Skip to content

Config file reference

This page describes the different configuration options for polars-on-premises. The config file is a standard TOML file with different sections. Any of the configuration can be overridden using environment variables in the following format: PC_CUBLET__section_name__key.

Top-level configuration

Key Type Description
cluster_id string Logical ID for the cluster; workers and scheduler that share this ID will form a single cluster.
e.g. prod-eu-1; must be unique among all clusters.
cublet_id string Unique ID for this node ("cublet") within the cluster, used for addressing and leader selection.
e.g. scheduler, worker_0; must be unique per cluster.
license path Absolute path to the polars-on-premises license file required to start the process.
e.g. /etc/polars/license.json.
memory_limit integer (bytes) Hard memory budget for all components in this cublet; enforced via cgroups when delegated.
e.g. 1073741824 (1 GiB), 10737418240 (10 GiB).

[scheduler] section

Key Type Description
enabled bool Whether the scheduler component runs in this process.
true for the leader node, false on pure workers.

* _WORK TO DO_
A. Reproduce the config file reference word for word, between "e.g. prod-eu-1; must" and "start the process.", inclusive.
B. Based on the config file reference, state yes or no for each statement below and support each with the deciding words of the text, quoted exactly. (i) The config file is a standard YAML file. (ii) The memory_limit budget is enforced via cgroups when delegated. (iii) The scheduler is enabled on pure workers.

* _INFORMATION SHOWN_
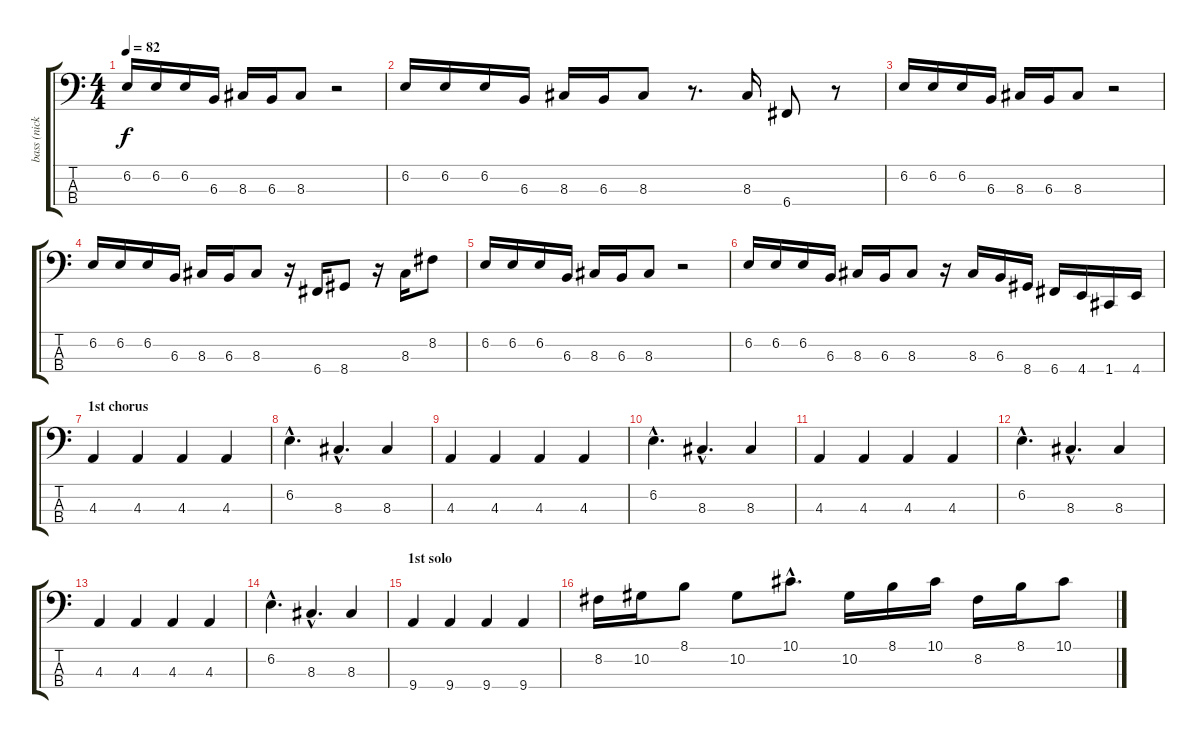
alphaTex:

\track ("bass (nick oliveri)" "bass (nick") {instrument electricbasspick}
\staff {score tabs}
\tuning (Eb2 Bb1 F1 C1) {hide}
\ts (4 4)
\tempo 82
\clef f4
\ks c
6.2.16{dy f} 6.2.16 6.2.16 6.3.16 8.3.16 6.3.16 8.3.8 r.2 |
6.2.16 6.2.16 6.2.16 6.3.16 8.3.16 6.3.16 8.3.8 r.8{d} 8.3.16 6.4.8 r.8 |
6.2.16 6.2.16 6.2.16 6.3.16 8.3.16 6.3.16 8.3.8 r.2 |
6.2.16 6.2.16 6.2.16 6.3.16 8.3.16 6.3.16 8.3.8 r.16 6.4.16 8.4.8 r.16 8.3.16 8.2.8 |
6.2.16 6.2.16 6.2.16 6.3.16 8.3.16 6.3.16 8.3.8 r.2 |
6.2.16 6.2.16 6.2.16 6.3.16 8.3.16 6.3.16 8.3.8 r.16 8.3.16 6.3.16 8.4.16 6.4.16 4.4.16 1.4.16 4.4.16 |
\section ("" "1st chorus")
4.3.4 4.3.4 4.3.4 4.3.4 |
6.2{hac}.4{d} 8.3{hac}.4{d} 8.3.4 |
4.3.4 4.3.4 4.3.4 4.3.4 |
6.2{hac}.4{d} 8.3{hac}.4{d} 8.3.4 |
4.3.4 4.3.4 4.3.4 4.3.4 |
6.2{hac}.4{d} 8.3{hac}.4{d} 8.3.4 |
4.3.4 4.3.4 4.3.4 4.3.4 |
6.2{hac}.4{d} 8.3{hac}.4{d} 8.3.4 |
\section ("" "1st solo")
9.4.4 9.4.4 9.4.4 9.4.4 |
8.2.16 10.2.16 8.1.8 10.2.8 10.1{hac}.8{d} 10.2.16 8.1.16 10.1.16 8.2.16 8.1.16 10.1.8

* _RESPONSES TO THE TASKS_
A.
e.g. prod-eu-1; must be unique among all clusters.
cublet_id string Unique ID for this node ("cublet") within the cluster, used for addressing and leader selection.
e.g. scheduler, worker_0; must be unique per cluster.
license path Absolute path to the polars-on-premises license file required to start the process.

B.
(i) No: "The config file is a standard TOML file with different sections."
(ii) Yes: "enforced via cgroups when delegated."
(iii) No: "true for the leader node, false on pure workers."